Sweeping should be done regularly to ensure that dirt and dust do not combine with any grease on the deck. Sources of grease can include your pet’s paws, bare feet, or even your grill; if a grill is the source, invest in a grease catcher. Next, be sure to water and cover any plants on the deck with plastic sheeting for the duration of the cleaning; otherwise, move them off of the deck along with any furniture or furnishings.
Remove debris from between the deck boards using a putty knife. Moss may have grown in the grooves of the wood and can be removed with gloved fingers or a water pressure-cleaner. Removal of severe moss outbreaks may affect the wood’s texture; these areas should be lightly sanded down, re-stained, and re-waxed. Moss treatment may also be applied to prevent future growth.
If your deck is particularly dirty, use a wooden deck cleaner and apply according to the manufacturer’s instructions. For these full washes, choose a cloudy day to clean your deck in order to avoid the cleanser evaporating. A pressure washer may be helpful, but note that if overdone in one spot, the wood can become damaged. A deck scrubber attachment is especially useful with pressure washers.

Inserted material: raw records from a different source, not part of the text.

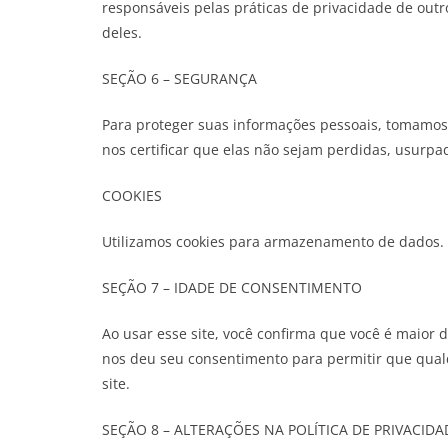
responsáveis pelas práticas de privacidade de outro
deles.
SEÇÃO 6 – SEGURANÇA
Para proteger suas informações pessoais, tomamos
nos certificar que elas não sejam perdidas, usurpa
COOKIES
Utilizamos cookies para armazenamento de dados.
SEÇÃO 7 – IDADE DE CONSENTIMENTO
Ao usar esse site, você confirma que você é maior 
nos deu seu consentimento para permitir que qu
site.
SEÇÃO 8 – ALTERAÇÕES NA POLÍTICA DE PRIVACIDA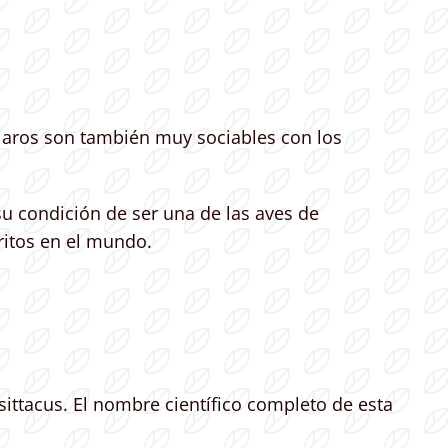
pájaros son también muy sociables con los
su condición de ser una de las aves de
ritos en el mundo.
ittacus. El nombre científico completo de esta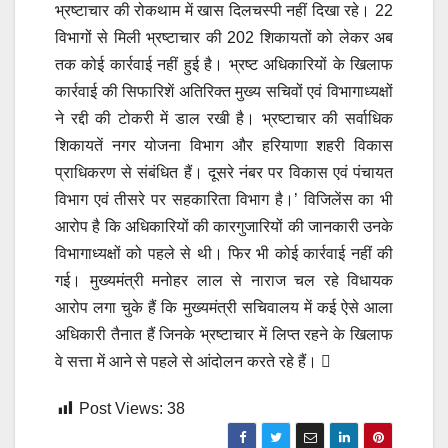
भ्रष्टाचार की रोकथाम में खास दिलचस्पी नहीं दिखा रहे। 22
विभागों से मिली भ्रष्टाचार की 202 शिकायतों को लेकर अब
तक कोई कार्रवाई नहीं हुई है। भ्रष्ट अधिकारियों के खिलाफ
कार्रवाई की सिफारिशें अतिरिक्त मुख्य सचिवों एवं विभागाध्यक्षों
ने रद्दी की टोकरी में डाल रखी है। भ्रष्टाचार की सर्वाधिक
शिकायतें नगर योजना विभाग और हरियाणा शहरी विकास
प्राधिकरण से संबंधित हैं। दूसरे नंबर पर विकास एवं पंचायत
विभाग एवं तीसरे पर सहकारिता विभाग है।’ विजिलेंस का भी
आरोप है कि अधिकारियों की कारगुजारियों की जानकारी उनके
विभागाध्यक्षों को पहले से थी। फिर भी कोई कार्रवाई नहीं की
गई। मुख्यमंत्री मनोहर लाल से नाराज चल रहे विधायक
आरोप लगा चुके हैं कि मुख्यमंत्री सचिवालय में कई ऐसे आला
अधिकारी तैनात हैं जिनके भ्रष्टाचार में लिप्त रहने के खिलाफ
वे सत्ता में आने से पहले से आंदोलन करते रहे हैं। 
Post Views:
38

Another helpful tool is a pump garden sprayer which will make you less vulnerable to exposure of the harmful chemicals as you apply them. A paint roller or broom with stiff brush bristles will aid with scrubbing and to spread out any puddles that form. The cleanser should then soak based on the manufacturer’s instructions followed by a thorough rinse, but do not allow the cleanser to dry beforehand. For wood railings, work bottom-up as you apply cleaner, scrub, and rinse. Top-down cleaning will result in splattered cleanser on dry wood.

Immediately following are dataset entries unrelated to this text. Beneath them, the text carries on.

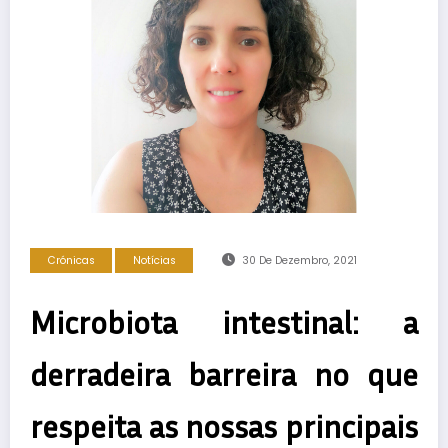
Crónicas
Notícias
30 De Dezembro, 2021
Microbiota intestinal: a
derradeira barreira no que
respeita as nossas principais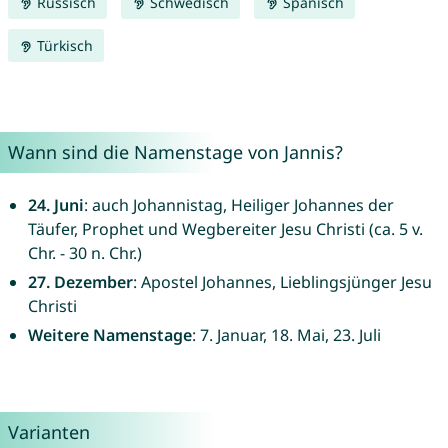
Russisch
Schwedisch
Spanisch
Türkisch
Wann sind die Namenstage von Jannis?
24. Juni
: auch Johannistag, Heiliger Johannes der
Täufer, Prophet und Wegbereiter Jesu Christi (ca. 5 v.
Chr. - 30 n. Chr.)
27. Dezember
: Apostel Johannes, Lieblingsjünger Jesu
Christi
Weitere Namenstage
: 7. Januar, 18. Mai, 23. Juli
Varianten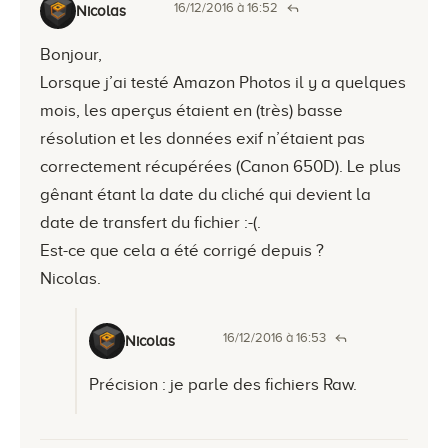
16/12/2016 à 16:52
Nicolas
Bonjour,
Lorsque j’ai testé Amazon Photos il y a quelques
mois, les aperçus étaient en (très) basse
résolution et les données exif n’étaient pas
correctement récupérées (Canon 650D). Le plus
gênant étant la date du cliché qui devient la
date de transfert du fichier :-(.
Est-ce que cela a été corrigé depuis ?
Nicolas.
16/12/2016 à 16:53
Nicolas
Précision : je parle des fichiers Raw.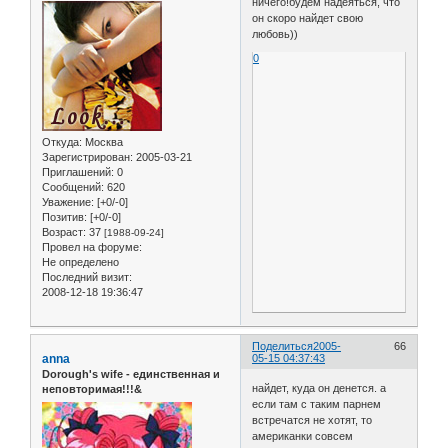
ничего!будем надеяться, что
он скоро найдет свою
любовь))
0
Откуда:
Москва
Зарегистрирован
: 2005-03-21
Приглашений:
0
Сообщений:
620
Уважение:
[+0/-0]
Позитив:
[+0/-0]
Возраст:
37
[1988-09-24]
Провел на форуме:
Не определено
Последний визит:
2008-12-18 19:36:47
Поделиться
2005-
66
anna
05-15 04:37:43
Dorough's wife - единственная и
найдет, куда он денется. а
неповторимая!!!&
если там с таким парнем
встречатся не хотят, то
американки совсем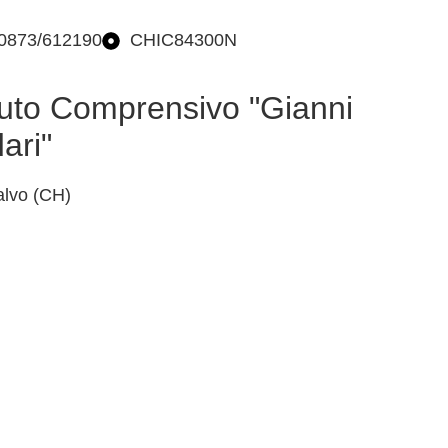
 0873/612190
CHIC84300N
ituto Comprensivo "Gianni
ari"
lvo (CH)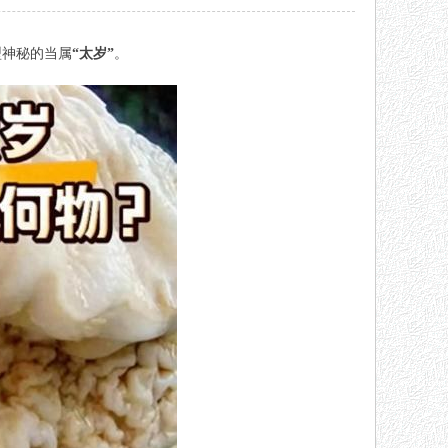
型神秘的当属
“太岁”
。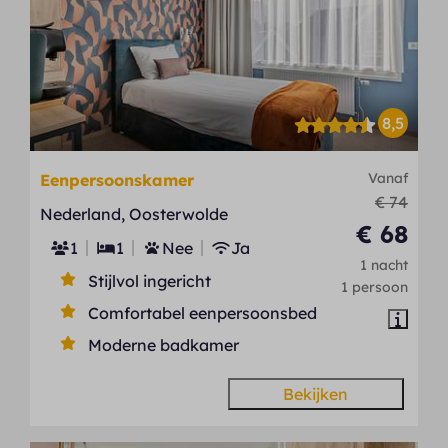
8,5
Vanaf
Eenpersoonskamer
€ 74
Nederland, Oosterwolde
€ 68
1
1
Nee
Ja
1 nacht
Stijlvol ingericht
1 persoon
Comfortabel eenpersoonsbed
Moderne badkamer
Bekijken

Wood sealant seals the pores of the wood and enables your deck to essentially repel moisture, giving your wooden deck a longer lasting life. Wood sealer protects against the sun which causes shrinkage of the wood. Ideally, sealer should be applied two days after giving your deck its full cleaning. For this step, a two-day period with clear skies and moderate temperatures should be planned as dry weather will allow the sealer to completely and evenly dry; too much sunlight or heat will also cause the finish to dry before the wood can entirely absorb it.
You may choose to apply a stain first in order to give your deck its desired tint. Many of today’s stains contain waterproofing sealers, so finishing with a coat of sealer may not be necessary. It is also worth noting that oil-based finishes will protect the deck and fade gradually, resulting in a more natural appearance than a water-based finish. Solid stains will eventually peel and require more maintenance in the future.
Before applying, sweep away debris and drive in any popped nails or replace them with deck screws. Use scrap wood for leverage when pulling nails with a hammer or pry bar to avoid further deck damage. Next, apply the sealer. A pump sprayer may be practical as sealant is typically a very thin liquid. Try to coat only three or four boards at a time. Paintbrushes or small rollers are convenient for railings, planters, and benches. While the deck remains wet, go over the boards with a paintbrush to ensure the cracks are covered and the wood is evenly finished. Be sure that the sealant does not puddle; two thin coats will go much further than one thick coating.
Once the sealant is applied, simply allow the deck to dry completely. Your deck is now ready to take on the summer! Be mindful of general maintenance throughout the summer, such as regular sweeping and hosing down of the deck as well as checking for signs of rot and inspecting the hardware. In the meantime, spring clean away and enjoy your revived deck!